[[ Excerpt, beginning ]]

American college basketball season

The 1983–84 Tulsa Golden Hurricane men's basketball team represented the University of Tulsa as a member of the Missouri Valley Conference during the 1983–84 college basketball season. The Golden Hurricane played their home games at the Tulsa Convention Center. Led by head coach Nolan Richardson, they finished the season 27–4 overall and 13–3 in conference play to finish tied atop the MVC standings. The Golden Hurricane won the MVC tournament to receive an automatic bid to the NCAA tournament as the No. 4 seed in the Mideast region. Tulsa lost to No. 5 seed Louisville in the round of 32.

[[ Excerpt, end ]]

* Work instructions *
1. Copy the excerpt about the 1983–84 Tulsa team word for word, starting at "American college basketball" and ending at "round of 32.".
2. List each distinct figure written in digits in the excerpt about the Tulsa basketball season.
The entries after this point are separate material, unrelated to the excerpt.

[[ Data to examine, beginning ]]

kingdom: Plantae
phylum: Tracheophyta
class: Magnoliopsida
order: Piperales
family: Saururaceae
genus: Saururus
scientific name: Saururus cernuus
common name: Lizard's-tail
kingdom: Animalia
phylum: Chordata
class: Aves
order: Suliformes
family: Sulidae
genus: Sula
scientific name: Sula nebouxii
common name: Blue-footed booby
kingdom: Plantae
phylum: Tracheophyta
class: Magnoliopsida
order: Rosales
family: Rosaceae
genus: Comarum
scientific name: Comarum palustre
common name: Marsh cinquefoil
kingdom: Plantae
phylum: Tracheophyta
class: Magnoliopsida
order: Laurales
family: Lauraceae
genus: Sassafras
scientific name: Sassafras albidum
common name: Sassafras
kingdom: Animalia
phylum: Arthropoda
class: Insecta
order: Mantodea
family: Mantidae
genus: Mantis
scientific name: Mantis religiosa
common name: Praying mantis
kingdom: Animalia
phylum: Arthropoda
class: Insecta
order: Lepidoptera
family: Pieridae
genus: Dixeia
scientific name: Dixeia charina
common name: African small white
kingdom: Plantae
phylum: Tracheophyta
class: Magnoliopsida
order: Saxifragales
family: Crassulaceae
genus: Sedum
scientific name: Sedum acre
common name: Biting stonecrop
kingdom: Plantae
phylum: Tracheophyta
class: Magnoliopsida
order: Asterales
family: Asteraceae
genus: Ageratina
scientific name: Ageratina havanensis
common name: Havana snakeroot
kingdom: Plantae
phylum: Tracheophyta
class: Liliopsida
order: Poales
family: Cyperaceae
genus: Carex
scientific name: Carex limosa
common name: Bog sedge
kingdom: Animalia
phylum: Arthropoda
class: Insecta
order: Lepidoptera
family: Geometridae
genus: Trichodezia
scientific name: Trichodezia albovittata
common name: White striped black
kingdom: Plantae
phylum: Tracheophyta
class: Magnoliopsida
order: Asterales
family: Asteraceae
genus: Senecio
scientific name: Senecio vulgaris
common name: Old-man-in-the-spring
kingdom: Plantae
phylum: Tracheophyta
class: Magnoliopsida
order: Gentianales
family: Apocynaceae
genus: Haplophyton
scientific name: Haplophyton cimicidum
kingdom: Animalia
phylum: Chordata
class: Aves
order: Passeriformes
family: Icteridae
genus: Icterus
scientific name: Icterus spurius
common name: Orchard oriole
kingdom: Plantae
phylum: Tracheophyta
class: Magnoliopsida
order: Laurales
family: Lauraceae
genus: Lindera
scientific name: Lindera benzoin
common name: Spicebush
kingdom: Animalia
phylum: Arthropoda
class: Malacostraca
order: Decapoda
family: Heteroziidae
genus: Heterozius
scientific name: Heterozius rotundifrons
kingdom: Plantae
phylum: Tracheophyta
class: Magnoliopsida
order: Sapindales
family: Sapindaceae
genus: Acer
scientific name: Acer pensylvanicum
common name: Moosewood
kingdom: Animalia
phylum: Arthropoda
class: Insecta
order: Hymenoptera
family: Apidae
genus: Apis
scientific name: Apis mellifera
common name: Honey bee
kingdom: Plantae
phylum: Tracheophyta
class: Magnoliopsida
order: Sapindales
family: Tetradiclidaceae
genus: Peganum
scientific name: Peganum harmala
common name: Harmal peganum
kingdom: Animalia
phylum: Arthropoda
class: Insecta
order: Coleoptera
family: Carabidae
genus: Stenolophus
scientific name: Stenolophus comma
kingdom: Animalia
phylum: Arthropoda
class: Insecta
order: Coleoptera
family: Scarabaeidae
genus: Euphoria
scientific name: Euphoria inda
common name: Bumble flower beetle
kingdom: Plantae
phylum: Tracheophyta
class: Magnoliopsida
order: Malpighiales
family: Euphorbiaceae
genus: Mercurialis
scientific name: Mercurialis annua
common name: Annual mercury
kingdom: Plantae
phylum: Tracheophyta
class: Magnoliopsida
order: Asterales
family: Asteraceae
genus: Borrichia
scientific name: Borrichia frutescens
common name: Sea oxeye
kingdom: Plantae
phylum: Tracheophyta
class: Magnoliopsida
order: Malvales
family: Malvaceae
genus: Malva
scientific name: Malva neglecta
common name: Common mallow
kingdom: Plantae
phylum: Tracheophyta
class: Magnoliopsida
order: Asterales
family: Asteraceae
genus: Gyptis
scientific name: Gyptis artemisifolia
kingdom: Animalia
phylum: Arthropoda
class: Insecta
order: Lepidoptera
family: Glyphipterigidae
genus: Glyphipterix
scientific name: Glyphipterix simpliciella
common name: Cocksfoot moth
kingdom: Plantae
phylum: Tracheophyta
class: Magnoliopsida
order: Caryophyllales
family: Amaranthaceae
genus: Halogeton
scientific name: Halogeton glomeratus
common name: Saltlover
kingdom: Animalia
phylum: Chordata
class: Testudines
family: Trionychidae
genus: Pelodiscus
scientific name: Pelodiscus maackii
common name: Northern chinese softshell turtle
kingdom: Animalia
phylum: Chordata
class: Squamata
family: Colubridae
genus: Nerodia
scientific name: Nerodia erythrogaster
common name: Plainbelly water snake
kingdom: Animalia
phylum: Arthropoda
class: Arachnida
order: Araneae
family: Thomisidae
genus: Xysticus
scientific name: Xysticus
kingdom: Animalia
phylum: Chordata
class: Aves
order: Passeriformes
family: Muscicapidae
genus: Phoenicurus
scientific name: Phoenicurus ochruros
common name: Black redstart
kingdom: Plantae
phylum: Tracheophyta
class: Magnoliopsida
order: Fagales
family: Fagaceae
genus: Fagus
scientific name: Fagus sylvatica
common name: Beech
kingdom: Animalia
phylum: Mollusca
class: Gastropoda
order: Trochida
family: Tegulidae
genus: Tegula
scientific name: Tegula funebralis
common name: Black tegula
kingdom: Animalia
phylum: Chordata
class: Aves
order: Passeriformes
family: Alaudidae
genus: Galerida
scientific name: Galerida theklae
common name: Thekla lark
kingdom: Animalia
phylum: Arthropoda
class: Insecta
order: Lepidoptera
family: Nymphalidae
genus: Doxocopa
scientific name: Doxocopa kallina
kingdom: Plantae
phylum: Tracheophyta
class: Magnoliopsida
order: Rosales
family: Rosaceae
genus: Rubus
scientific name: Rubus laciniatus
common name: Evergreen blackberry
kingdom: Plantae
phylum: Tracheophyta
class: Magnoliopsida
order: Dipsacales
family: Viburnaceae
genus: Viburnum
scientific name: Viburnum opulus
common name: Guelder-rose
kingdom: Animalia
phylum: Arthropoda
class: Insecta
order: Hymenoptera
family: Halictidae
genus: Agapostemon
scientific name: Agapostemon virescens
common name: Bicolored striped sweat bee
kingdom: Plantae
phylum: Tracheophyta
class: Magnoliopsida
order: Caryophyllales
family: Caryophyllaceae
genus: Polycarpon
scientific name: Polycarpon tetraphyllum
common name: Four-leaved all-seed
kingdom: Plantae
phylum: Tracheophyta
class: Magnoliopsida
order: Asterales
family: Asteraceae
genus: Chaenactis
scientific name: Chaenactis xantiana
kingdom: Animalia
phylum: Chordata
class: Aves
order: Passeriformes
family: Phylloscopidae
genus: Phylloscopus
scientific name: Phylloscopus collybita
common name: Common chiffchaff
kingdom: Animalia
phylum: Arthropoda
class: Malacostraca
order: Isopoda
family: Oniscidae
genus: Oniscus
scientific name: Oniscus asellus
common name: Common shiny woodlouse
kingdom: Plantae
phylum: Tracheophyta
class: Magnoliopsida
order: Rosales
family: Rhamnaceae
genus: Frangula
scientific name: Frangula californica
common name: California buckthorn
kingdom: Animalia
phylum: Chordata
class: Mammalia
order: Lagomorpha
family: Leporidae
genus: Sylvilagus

[[ Data to examine, end ]]

* Answers to the exercises *
1.
American college basketball season

The 1983–84 Tulsa Golden Hurricane men's basketball team represented the University of Tulsa as a member of the Missouri Valley Conference during the 1983–84 college basketball season. The Golden Hurricane played their home games at the Tulsa Convention Center. Led by head coach Nolan Richardson, they finished the season 27–4 overall and 13–3 in conference play to finish tied atop the MVC standings. The Golden Hurricane won the MVC tournament to receive an automatic bid to the NCAA tournament as the No. 4 seed in the Mideast region. Tulsa lost to No. 5 seed Louisville in the round of 32.

2.
- 1983–84
- 27–4
- 13–3
- 4
- 5
- 32